Gene variant gives mice super-powered tendons for jumping and running

Gene variant gives mice super-powered tendons for jumping and running

When you applaud the strength and speed of an animal or athlete, you probably don’t praise their tendons (the cords of connective tissue that attach muscles to bones)—but maybe you should. Scientists at Scripps Research have discovered a genetic mutation that gives tendons the ability to store more energy, letting mice jump higher and reach faster speeds than usual, as the team reported June 1, 2022, in Science Translational Medicine. Preliminary data on humans suggests that the gene variant, which is in a sensor protein known as PIEZO1, might play a similar role in people.

“Based on our data, PIEZO1 plays a key role in the properties of tendons,” says senior author Hiroshi Asahara, MD, Ph.D., professor of Molecular Medicine at Scripps Research. “It also has the potential to be a therapeutic target for treating age-related declines in physical performance.”

The PIEZO1 protein is a touch-sensitive ion channel; it sits on the membranes of cells and, when it detects pressure, opens to allow charge ions to flow through. It was first discovered in 2010 by Scripps Research professor Ardem Patapoutian, Ph.D., who won the 2021 Nobel Prize in Physiology or Medicine in part for the finding and for showing how the related protein PIEZO2 enables our senses of touch and proprioception.

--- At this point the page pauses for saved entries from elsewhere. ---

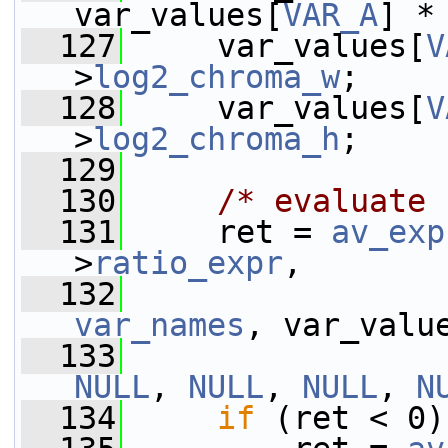
var_values[
VAR_A
] *
  127
     var_values[
V
>
log2_chroma_w
;
  128
     var_values[
V
>
log2_chroma_h
;
  129
  130
/* evaluate 
  131
     ret = 
av_exp
>
ratio_expr
,
  132
var_names
, var_valu
  133
NULL
, 
NULL
, 
NULL
, 
N
  134
if
 (ret < 0)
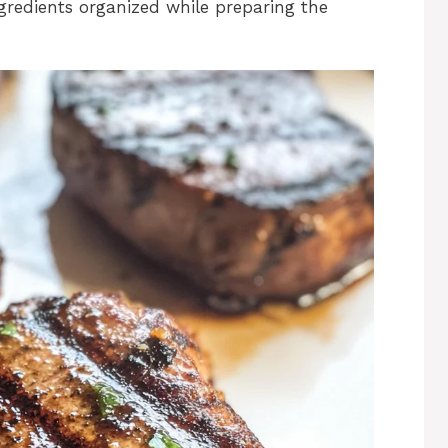
gredients organized while preparing the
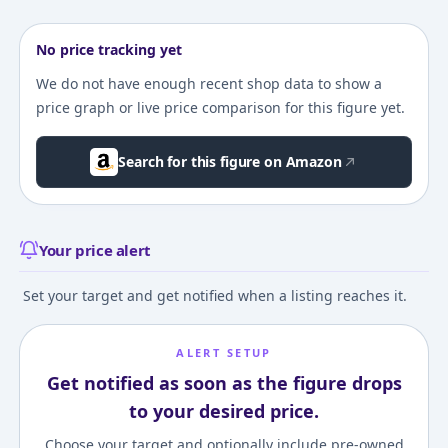
No price tracking yet
We do not have enough recent shop data to show a
price graph or live price comparison for this figure yet.
Search for this figure on Amazon
Your price alert
Set your target and get notified when a listing reaches it.
ALERT SETUP
Get notified as soon as the figure drops
to your desired price.
Choose your target and optionally include pre-owned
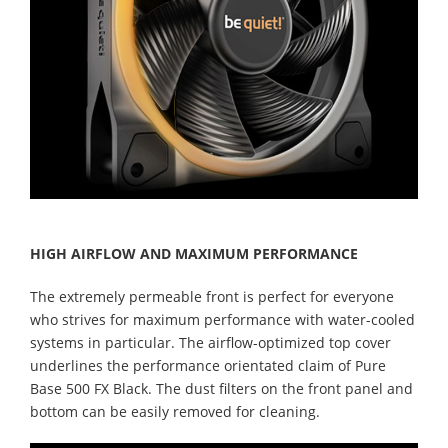
HIGH AIRFLOW AND MAXIMUM PERFORMANCE
The extremely permeable front is perfect for everyone
who strives for maximum performance with water-cooled
systems in particular. The airflow-optimized top cover
underlines the performance orientated claim of Pure
Base 500 FX Black. The dust filters on the front panel and
bottom can be easily removed for cleaning.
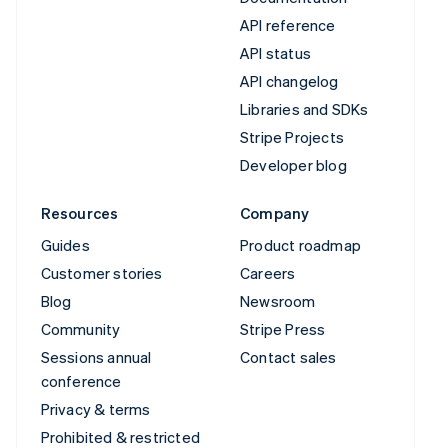
API reference
API status
API changelog
Libraries and SDKs
Stripe Projects
Developer blog
Resources
Company
Guides
Product roadmap
Customer stories
Careers
Blog
Newsroom
Community
Stripe Press
Sessions annual
Contact sales
conference
Privacy & terms
Prohibited & restricted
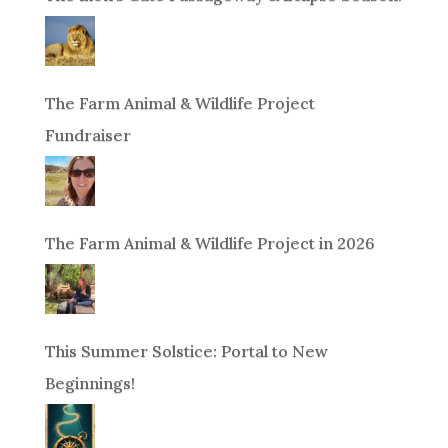
The Farm Animal & Wildlife Project
Fundraiser
The Farm Animal & Wildlife Project in 2026
This Summer Solstice: Portal to New
Beginnings!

“This new role of PIEZO1 in tendon biology, identified in mice, underscores just how important this group of ion channels is,” says Patapoutian, who is also a Howard Hughes Medical Investigator and who collaborated with Asahara on the new work. “We’re discovering more possible new roles of PIEZOs in health and disease as we keep studying them.”

Supercharged mice

In the years since Patapoutian discovered PIEZO1, the protein has been shown to play a role in the development of blood vessels, heart, bone and immune cells. Last year, Patapoutian’s group found that a variant of the PIEZO1 gene, carried by up to a third of people of African descent, helps protect against malaria but may predispose people to high levels of iron in their blood.

Recently, another group of researchers found that PIEZO1 regulates MKX, a gene that Asahara discovered and was already studying for its importance in tendon development. Asahara wondered how the PIEZO1 gene variant probed by Patapoutian’s group might impact tendons.

The researchers studied mice with a genetic change to PIEZO1 that led to the same effect as that seen in humans: the PIEZO1 ion channel closes more slowly every time it is activated. Some mice had the genetic alteration in all the cells in their body, some only in muscle cells, and some only in tendon cells. Mice with the genetic change in all their cells, or in tendons alone, could jump about one and a half times further than other mice. When the researchers tested how far the mice could run, they found no difference in endurance, but observed that the mice with the PIEZO1 mutation in either all their cells or their tendons could reach higher top speeds.

“All these results suggested that this PIEZO1 mutation is enhancing tendon tissue in a way that really impacts physical ability,” says first author of the paper Ryo Nakamichi, MD, Ph.D., a former member of the Asahara lab who is now working as an orthopedic surgeon at Okayama University in Japan.

When the team repeated the experiments with mice that had normal PIEZO1 activity during embryonic development but the PIEZO1 mutation after birth, they observed the same results—suggesting that the impact of the mutation is not only on the initial development of tendons.

To learn how the PIEZO1 variation might be giving mice the ability to jump higher and run faster, the researchers took a closer look at the animals’ muscles and tendons. Overall, they found high levels of the PIEZO1 gene in tendon cells and low levels in muscle cells, suggesting that the gene was not important to muscle function. In tendons, the ion channel was responsible for letting calcium flow in and out of cells, they showed. This altered flow of calcium changed the levels of a number of other genes—including MKX—that are involved in the generation and structure of tendon cells.

When Nakamichi, Asahara and colleagues measured the Achille’s tendons of the mice, they discovered that mice with the PIEZO1 mutation had tendons that were about 1.2 times wider, as well as wider fibrils composing each tendon. Further analysis showed that the tendons from mice with the PIEZO1 mutation were more compliant—the opposite of stiff—and could store about three times more energy than tendons from other mice, explaining their improved ability to jump and sprint. There were no differences in the muscles or nerves of the animals.

Jumping to humans

To probe how their findings in mice might translate to humans, the group teamed up with researchers at the Athlome Consortium, who collect genetic information on elite athletes. Among 91 Jamaican sprinters in the Athlome database, 46% had one copy of PIEZO1 with the tendon-impacting mutation and 8% had two copies of the mutation. Among Jamaican students who had not competed in track events, 31% had one version of the mutation and only 2% had two copies. Data on Greek athletes showed similar trends, with 3 to 5 times more sprinters having two copies of the mutation than controls, and 1.3 to 1.75 times more sprinters having one copy of the mutation compared to controls.

“These data suggested that what we observed in mice might hold true in humans but more work is needed to understand the full role of PIEZO1 in human tendons,” says Asahara.